Despite Russian media reports to the contrary, anti-Semitism is not a large concern for Ukrainian Jews, Arieli admitted, confirming his adherence to a belief common in some Ukrainian circles that at least some of the recorded incidents of the past year could be chalked up to “provocations by Russians against Jews.”
“In Kiev, during the Maidan there were a lot of acts.

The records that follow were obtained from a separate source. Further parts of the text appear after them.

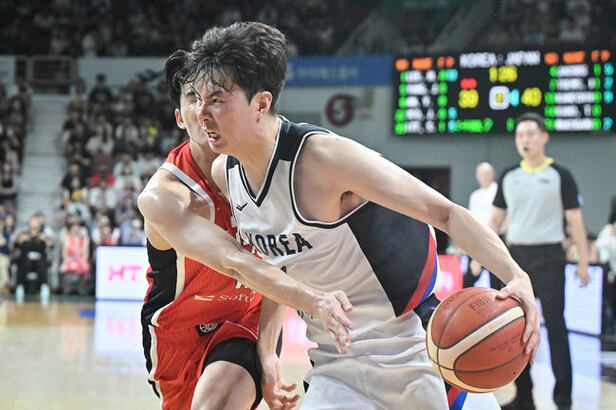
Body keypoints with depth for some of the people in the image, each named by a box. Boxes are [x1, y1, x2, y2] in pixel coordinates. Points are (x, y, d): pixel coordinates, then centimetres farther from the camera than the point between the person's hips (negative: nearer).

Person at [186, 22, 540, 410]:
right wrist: (266, 349, 12)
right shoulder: (224, 173, 0)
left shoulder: (322, 156, -23)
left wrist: (515, 276, -38)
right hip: (335, 371, 7)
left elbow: (444, 211, -24)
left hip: (413, 357, -6)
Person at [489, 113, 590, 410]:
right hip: (516, 257, 4)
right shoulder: (508, 176, 9)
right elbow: (496, 219, 14)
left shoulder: (559, 175, -2)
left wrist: (583, 262, -6)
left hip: (548, 257, -4)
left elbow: (574, 220, -3)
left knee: (555, 326, -4)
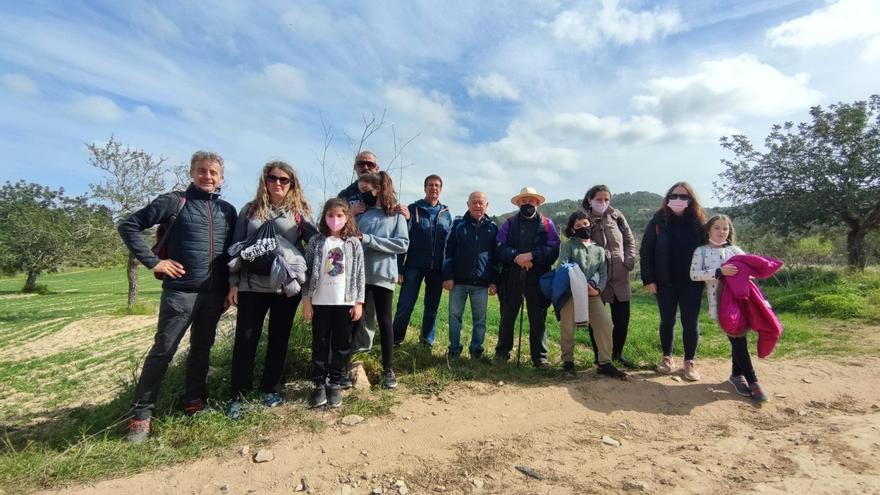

In those few months there were much more than in maybe 10 or 15 months here,” he said.
Asked if he was worried about further anti-Semitic actions, he replied that “when you are in Mariupol you can hear the grad rockets and artillery,” adding that war increases the chances of anti-Semitic activity, especially when there is a breakdown of law and order.
And, while Shomrim Mariupol just has three members at the moment, Arieli hopes to enlist enough to create a ready response team of 15 or so – around the size of Kiev’s force at its peak.
Eighty-one Jews made aliya from Mariupol from January to October, a 200 percent increase over the same period the previous year, but, for the most part, local Jews are staying put.
During a visit to the city in September, one senior member of the Jewish community told the Post that, while she had bags packed in case things take a turn for the worse, she was “not going to leave this city and I am going to be here till the last moment.”
Around that time, several hundred Jews from Donetsk who took refuge in Mariupol fled, fearing rebels would take the city.